- WHAT NEEDS TO BE DONE
An exact copy is needed of the lines from the one that contains "3 signos tendrán buena" through the final line of the data below, with pictures left out.

- PROVIDED RECORDS

——

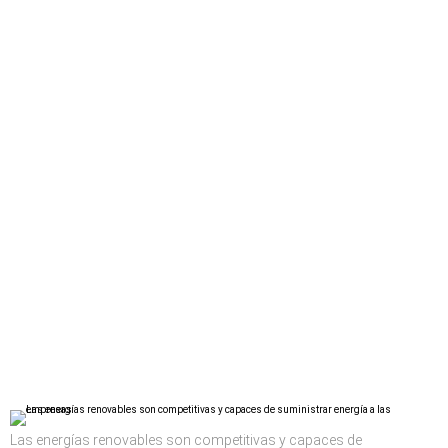
Las energías renovables son competitivas y capaces de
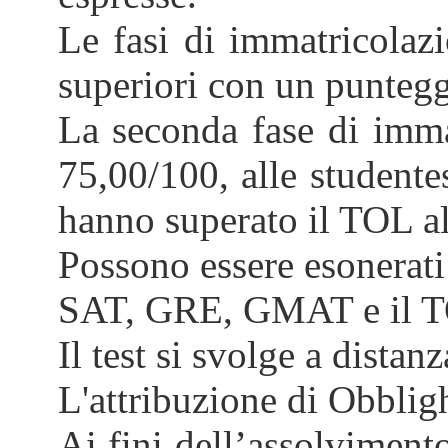
Le fasi di immatricolaz
superiori con un puntegg
La seconda fase di imma
75,00/100, alle studente
hanno superato il TOL al
Possono essere esonerati
SAT, GRE, GMAT e il T
Il test si svolge a distan
L'attribuzione di Obbli
Ai fini dell’assolvimento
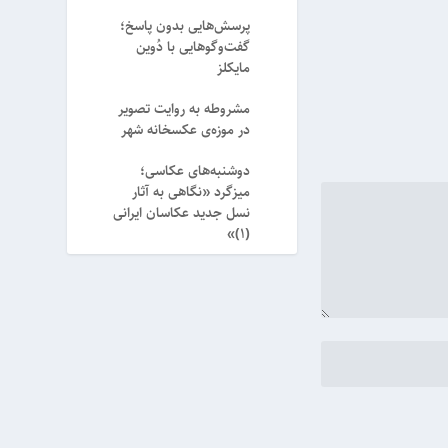
پرسش‌هایی بدون پاسخ؛
گفت‌وگوهایی با دُوین
مایکلز
مشروطه به روایت تصویر
در موزه‌ی عکسخانه شهر
دوشنبه‌های عکاسی؛
میزگرد «نگاهی به آثار
نسل جدید عکاسان ایرانی
(۱)»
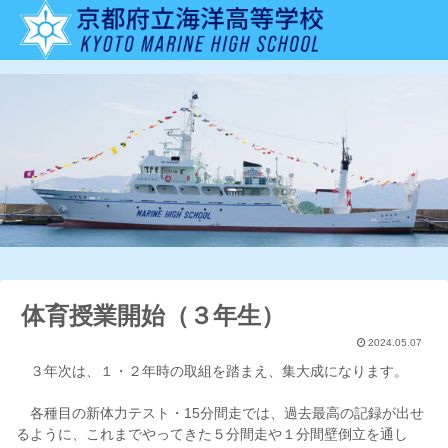
体育授業開始（３年生）
2024.05.07
３年次は、１・２年時の取組を踏まえ、集大成になります。
各種目の新体力テスト・15分間走では、過去最高の記録が出せ
るように、これまでやってきた５分間走や１分間壁倒立を通し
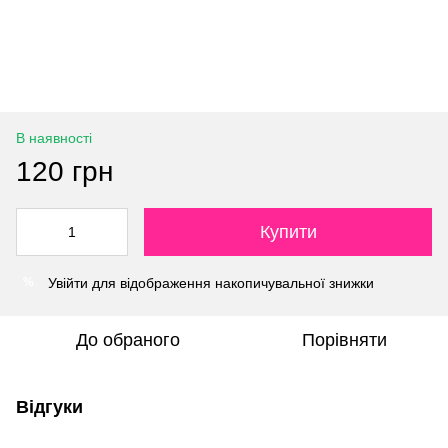
В наявності
120 грн
Купити
Увійти
для відображення накопичувальної знижки
%
До обраного
Порівняти
Відгуки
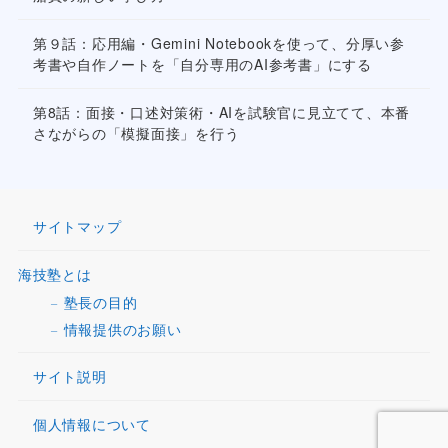
第９話：応用編・Gemini Notebookを使って、分厚い参
考書や自作ノートを「自分専用のAI参考書」にする
第8話：面接・口述対策術・AIを試験官に見立てて、本番
さながらの「模擬面接」を行う
サイトマップ
海技塾とは
塾長の目的
情報提供のお願い
サイト説明
個人情報について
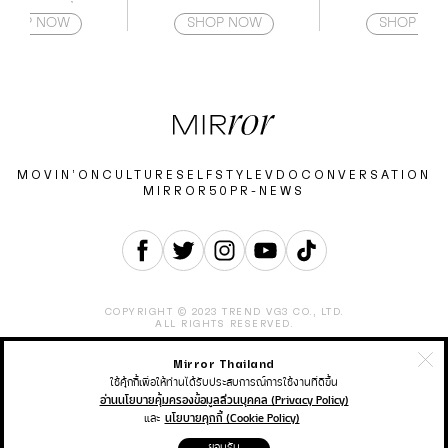
ิญเติบโตของเชื้อราบน
ด้วยกำแพงโปรต
SHOP NOW
SHOP NOW
SHOP NO
ษะ สาเหตุของปัญหาผม
ร่วง
MOVIN’ON
CULTURE
SELF
STYLE
VDO
CONVERSATION
MIRROR50
PR-NEWS
COPYRIGHT © 2023 TREND VG3 CO., LTD.
ALL RIGHTS RESERVED.
Mirror Thailand
ABOUT
CONTACT
CAREER
ADVERTISEMENT
TERMS & CONDITION
PRIVACY POLICY
ใช้คุ้กกี้เพื่อให้ท่านได้รับประสบการณ์การใช้งานที่ดีขึ้น
อ่านนโยบายคุ้มครองข้อมูลส่วนบุคคล (Privacy Policy)
และ
นโยบายคุกกี้ (Cookie Policy)
THAIRATH ONLINE
THAIRATH MONEY
THAIRATH SPORT
ยอมรับ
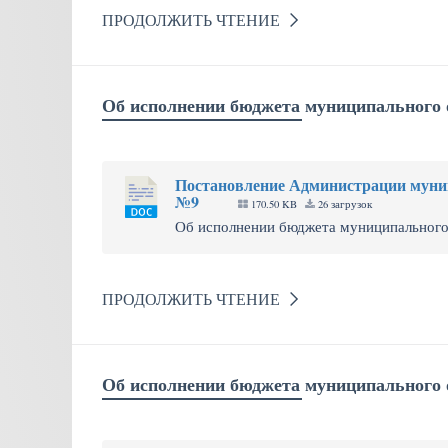
ПРОДОЛЖИТЬ ЧТЕНИЕ
Об исполнении бюджета муниципального о
Постановление Администрации муниц
№9
170.50 KB
26 загрузок
Об исполнении бюджета муниципального о
ПРОДОЛЖИТЬ ЧТЕНИЕ
Об исполнении бюджета муниципального о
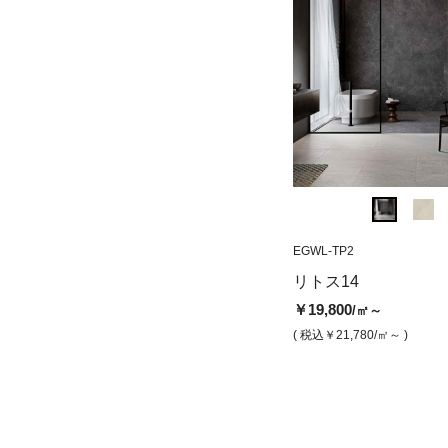
EGWL-TP2
EGWL-TP2
BR-6012SI
リトス14 ムーン 半磨き
ブルックリン シ
リトス14
き）
￥19,800
/㎡
￥19,800
/㎡～
￥16,800
/㎡
( 税込￥21,780
/㎡ )
( 税込￥21,780
/㎡～ )
( 税込￥18,480
/㎡ )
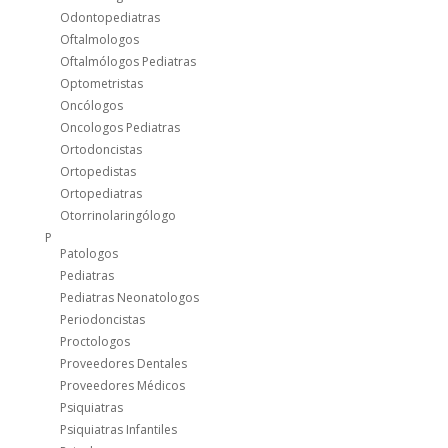
Odontopediatras
Oftalmologos
Oftalmólogos Pediatras
Optometristas
Oncólogos
Oncologos Pediatras
Ortodoncistas
Ortopedistas
Ortopediatras
Otorrinolaringólogo
P
Patologos
Pediatras
Pediatras Neonatologos
Periodoncistas
Proctologos
Proveedores Dentales
Proveedores Médicos
Psiquiatras
Psiquiatras Infantiles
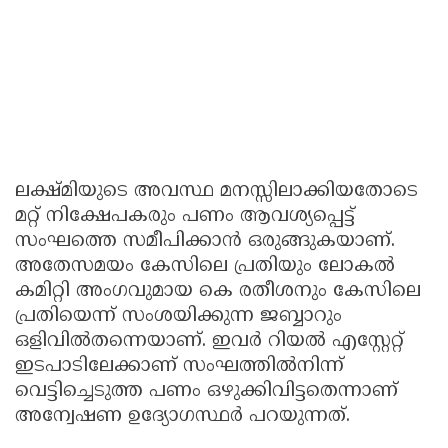
ലക്ഷ്മിയുടെ അവസ്ഥ മനസ്സിലാക്കിയതോടെ
മറ്റ് നിക്ഷേപകരും പണം ആവശ്യപ്പെട്ട്
സംഘത്തെ സമീപിക്കാന്‍ ഒരുങ്ങുകയാണ്.
അതേസമയം കേസിലെ പ്രതിയും ലോകല്‍
കമിറ്റി അംഗവുമായ കെ രതീശനും കേസിലെ
പ്രതിയെന്ന് സംശയിക്കുന്ന ജബ്ബാറും
ഒളിവില്‍തന്നെയാണ്. ഇവര്‍ റിയല്‍ എസ്റ്റേറ്റ്
ഇടപാടിലേക്കാണ് സംഘത്തില്‍നിന്ന്
വെട്ടിച്ചെടുത്ത പണം ഒഴുക്കിവിട്ടതെന്നാണ്
അന്വേഷണ ഉദ്യോഗസ്ഥര്‍ പറയുന്നത്.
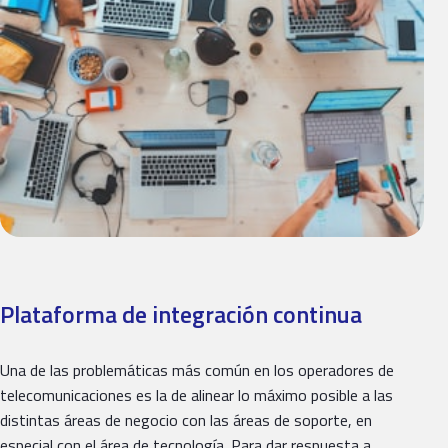
Plataforma de integración continua
Una de las problemáticas más común en los operadores de
telecomunicaciones es la de alinear lo máximo posible a las
distintas áreas de negocio con las áreas de soporte, en
especial con el área de tecnología. Para dar respuesta a…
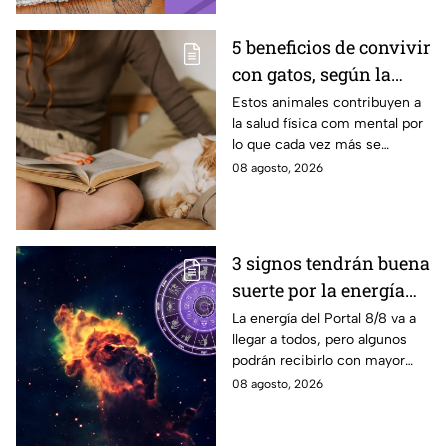
5 beneficios de convivir
con gatos, según la
ciencia
Estos animales contribuyen a
la salud física com mental por
lo que cada vez más se
recomienda su presencia.
08 agosto, 2026
3 signos tendrán buena
suerte por la energía
del Portal del León
La energía del Portal 8/8 va a
llegar a todos, pero algunos
podrán recibirlo con mayor
énfasis.
08 agosto, 2026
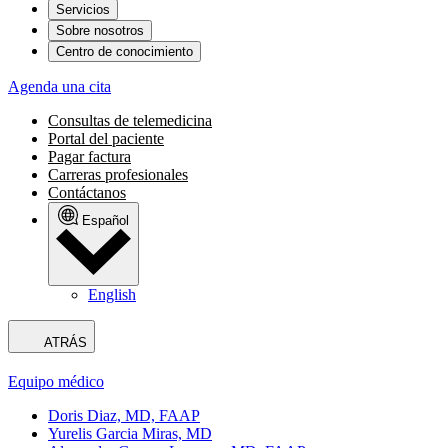
Servicios
Sobre nosotros
Centro de conocimiento
Agenda una cita
Consultas de telemedicina
Portal del paciente
Pagar factura
Carreras profesionales
Contáctanos
Español
English
ATRÁS
Equipo médico
Doris Diaz, MD, FAAP
Yurelis Garcia Miras, MD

——

- YOUR RESPONSE
3 signos tendrán buena
suerte por la energía
del Portal del León
La energía del Portal 8/8 va a
llegar a todos, pero algunos
podrán recibirlo con mayor
énfasis.
08 agosto, 2026
Servicios
Sobre nosotros
Centro de conocimiento
Agenda una cita
Consultas de telemedicina
Portal del paciente
Pagar factura
Carreras profesionales
Contáctanos
Español
English
ATRÁS
Equipo médico
Doris Diaz, MD, FAAP
Yurelis Garcia Miras, MD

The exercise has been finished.